** Opening Source data block **

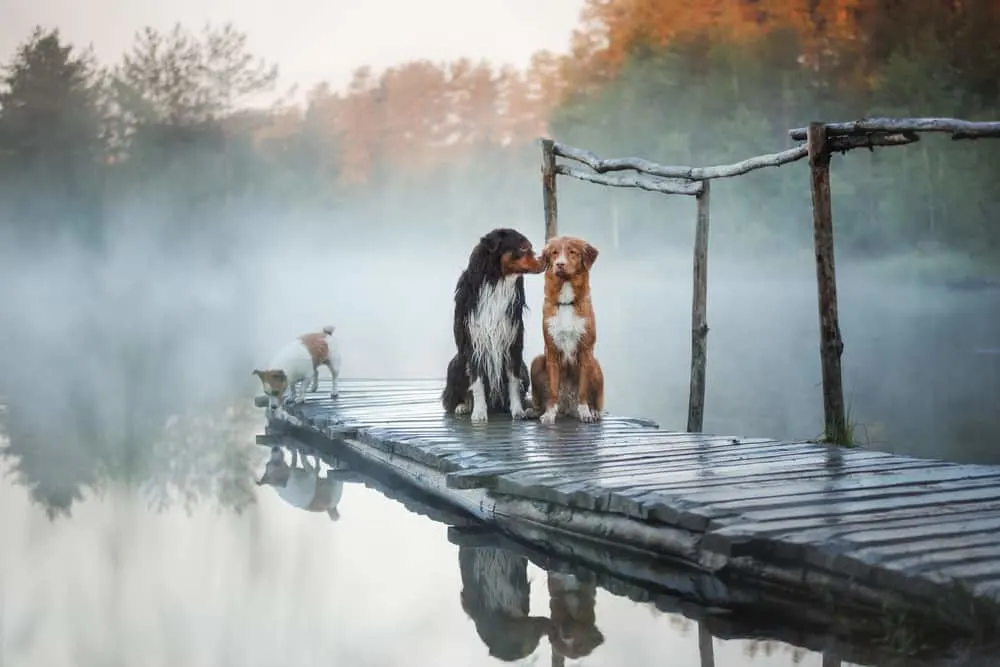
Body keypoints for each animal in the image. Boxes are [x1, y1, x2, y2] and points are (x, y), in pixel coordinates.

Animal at [442, 228, 544, 422]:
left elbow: (513, 381)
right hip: (455, 363)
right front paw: (479, 412)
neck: (496, 282)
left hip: (524, 367)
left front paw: (517, 411)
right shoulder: (474, 341)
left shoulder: (513, 341)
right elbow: (477, 381)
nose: (546, 260)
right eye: (523, 247)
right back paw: (464, 406)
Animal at [528, 237, 604, 426]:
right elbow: (553, 390)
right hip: (537, 361)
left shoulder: (585, 350)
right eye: (554, 253)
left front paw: (586, 412)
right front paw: (549, 414)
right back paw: (534, 411)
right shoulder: (552, 351)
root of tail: (568, 408)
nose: (559, 264)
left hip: (596, 365)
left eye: (572, 252)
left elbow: (583, 390)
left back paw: (594, 412)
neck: (566, 302)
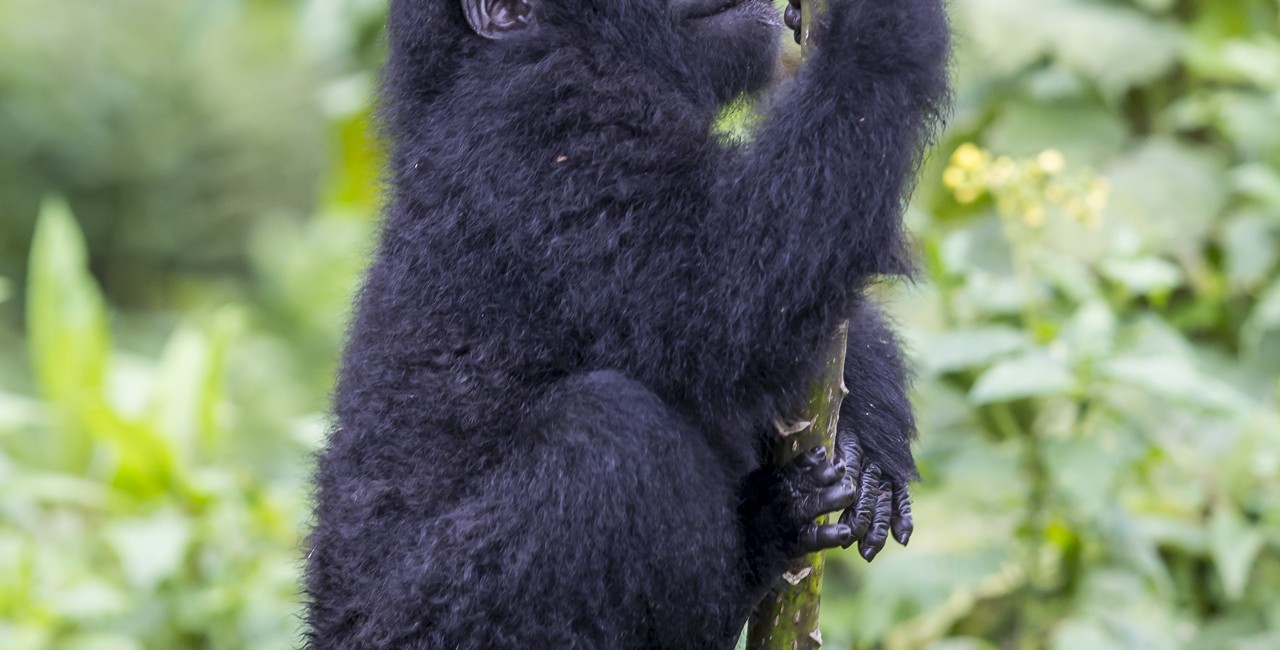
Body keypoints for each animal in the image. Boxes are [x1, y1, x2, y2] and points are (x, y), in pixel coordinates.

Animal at [302, 0, 952, 644]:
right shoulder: (548, 125)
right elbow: (720, 293)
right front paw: (879, 23)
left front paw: (868, 433)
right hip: (433, 626)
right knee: (608, 428)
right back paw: (762, 536)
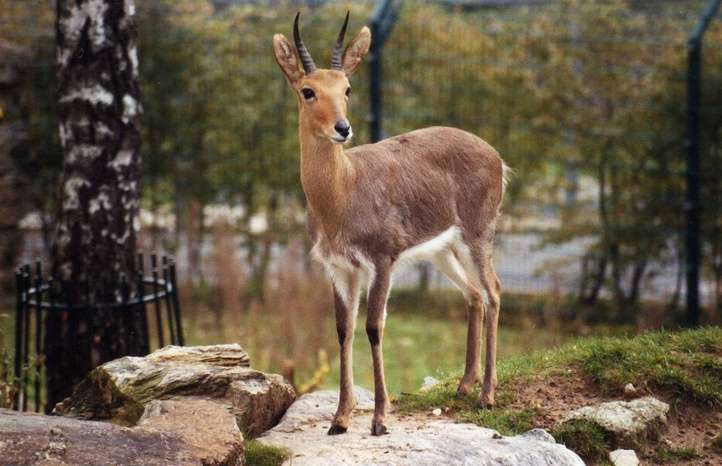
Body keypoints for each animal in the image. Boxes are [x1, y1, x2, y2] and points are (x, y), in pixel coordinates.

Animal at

** Closing Source data block **

#### [Exercise details]
Go down the entries above from the line containing "right elbow: (553, 390)" to the line containing "right shoulder: (548, 125)" and write out each line exactly, leaving pictures out.

#### [Result below]
right elbow: (553, 390)
right hip: (537, 361)
left shoulder: (585, 350)
right eye: (554, 253)
left front paw: (586, 412)
right front paw: (549, 414)
right back paw: (534, 411)
right shoulder: (552, 351)
root of tail: (568, 408)
nose: (559, 264)
left hip: (596, 365)
left eye: (572, 252)
left elbow: (583, 390)
left back paw: (594, 412)
neck: (566, 302)
Body keypoints for each animal in the image. Boxes are [x1, y1, x2, y2] and points are (x, y), in pixel coordinates.

Animal at [302, 0, 952, 644]:
right shoulder: (548, 125)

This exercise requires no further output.